Graphique : Production non conforme (% production totale de nouveaux crédits)
Le Haut Conseil a maintenu une vigilance élevée face aux risques pour la stabilité financière liés à la crise
L’endettement élevé du secteur privé non financier s’est encore accru pendant la crise et reste un sujet de vigilance de premier plan pour le Haut Conseil. Outre son action sur l’endettement des ménages, il a également décidé de proroger jusqu’en 2023 sa mesure relative aux grands risques, qui limite l’exposition bilatérale des banques systémiques françaises aux grandes entreprises très endettées. Il a en outre suivi avec attention l’évolution de certains segments de marché davantage affectés par la crise. C’est le cas d’abord des fonds monétaires, auquel est consacré un chapitre thématique de ce rapport annuel. Ces fonds ont subi des rachats importants en mars 2020 avant que la confiance sur le marché ne soit rétablie grâce aux divers dispositifs de soutien.

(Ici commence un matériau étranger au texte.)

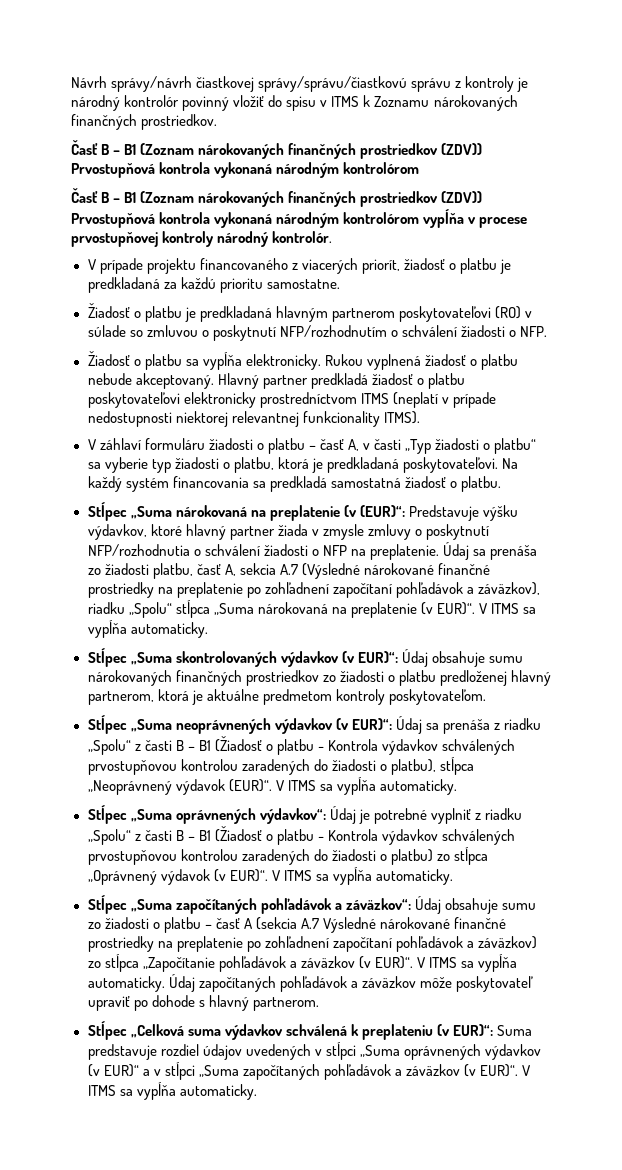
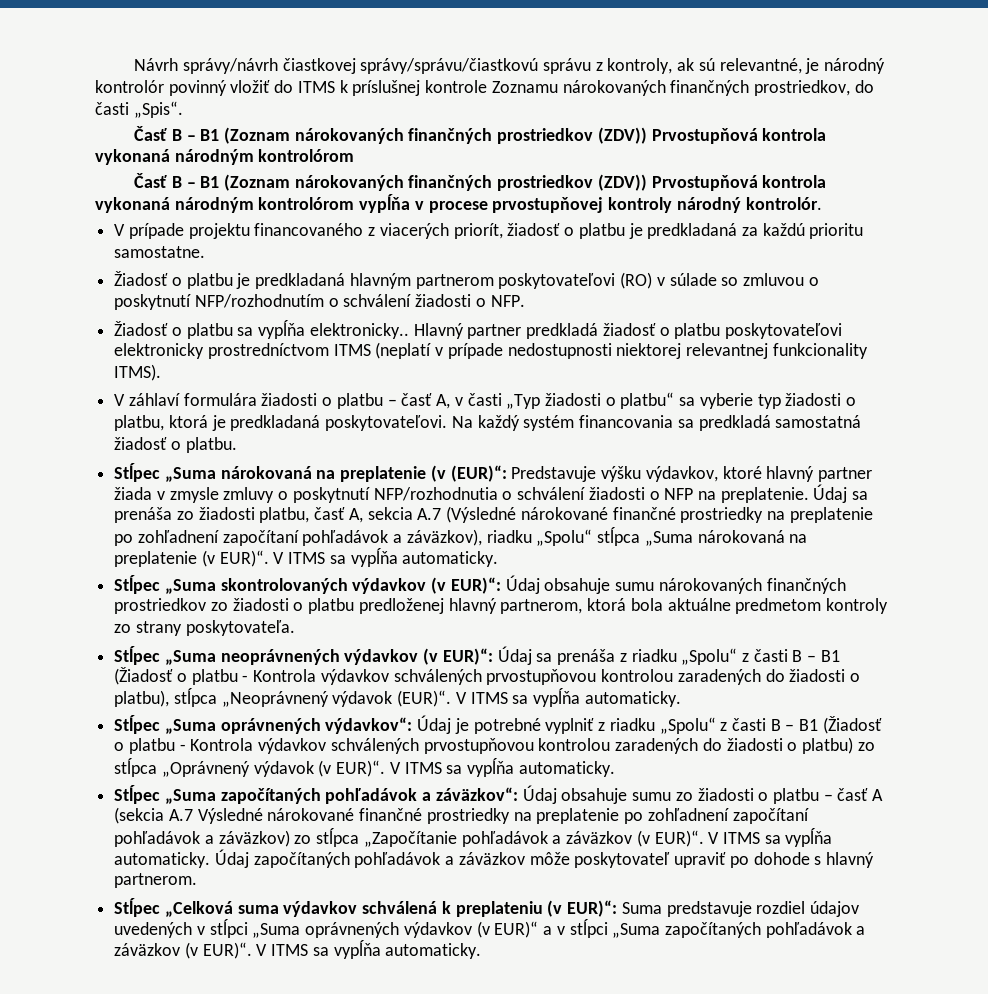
[465,76,515,92] kontroly -> [607,58,802,74] kontroly, ak sú relevantné,
[286,95,518,111] [71,114,218,130] spisu v ITMS k Zoznamu nárokovaných finančných prostriedkov. -> [297,80,874,96] [95,101,183,118] ITMS k príslušnej kontrole Zoznamu nárokovaných finančných prostriedkov, do časti „Spis“.
[245,354,518,370] [87,373,214,389] elektronicky. Rukou vyplnená žiadosť o platbu nebude akceptovaný. -> [309,323,409,339] elektronicky..
[144,438,205,450] formuláru -> [183,393,257,406] formulára
[191,690,203,705] je -> [630,598,663,611] bola
[388,689,486,705] poskytovateľom. -> [114,620,295,636] zo strany poskytovateľa.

Des travaux internationaux et européens ont été lancés sur le cadre réglementaire des fonds monétaires, afin de rendre cet écosystème plus résilient à des chocs systémiques comme celui connu en 2020. Le Haut Conseil a analysé les développements intervenus en France et suit avec attention les réflexions en cours au niveau international et les initiatives règlementaires qui devraient en découler. La crise a aussi un double impact sur l’immobilier commercial : un impact conjoncturel, car la baisse de l’activité pèse sur la demande de bureaux et de locaux commerciaux, et un impact structurel, avec le développement du télétravail et du commerce en ligne. Ainsi, dès 2020, le volume de transactions et les prix sur le marché ont baissé, bien que modérément, et les cours des sociétés immobilières ont fortement chuté.
Le Haut Conseil a aussi analysé l’émergence de nouveaux facteurs de risques pour la stabilité financière, en particulier le changement climatique
Le Haut Conseil s’est également intéressé aux risques pour la stabilité financière liés au changement climatique. Les risques physiques et de transition liés au changement climatique peuvent affecter l’économie dans son ensemble, et donc le système financier. Le HCSF a en particulier pris connaissance des résultats de l’exercice pilote de l’ACPR, qui a permis de dresser une première évaluation de l’impact de ces risques pour les banques et assureurs français à l’horizon 2050. Les résultats montrent que si l’exposition des banques et assurances au risque climatique est globalement modérée, l’impact des scénarios analysés peut être très significatif pour certains secteurs ou certaines régions. Au-delà de cette première appréciation, la connaissance et la prise en compte de ce risque pour les établissements doit être renforcée.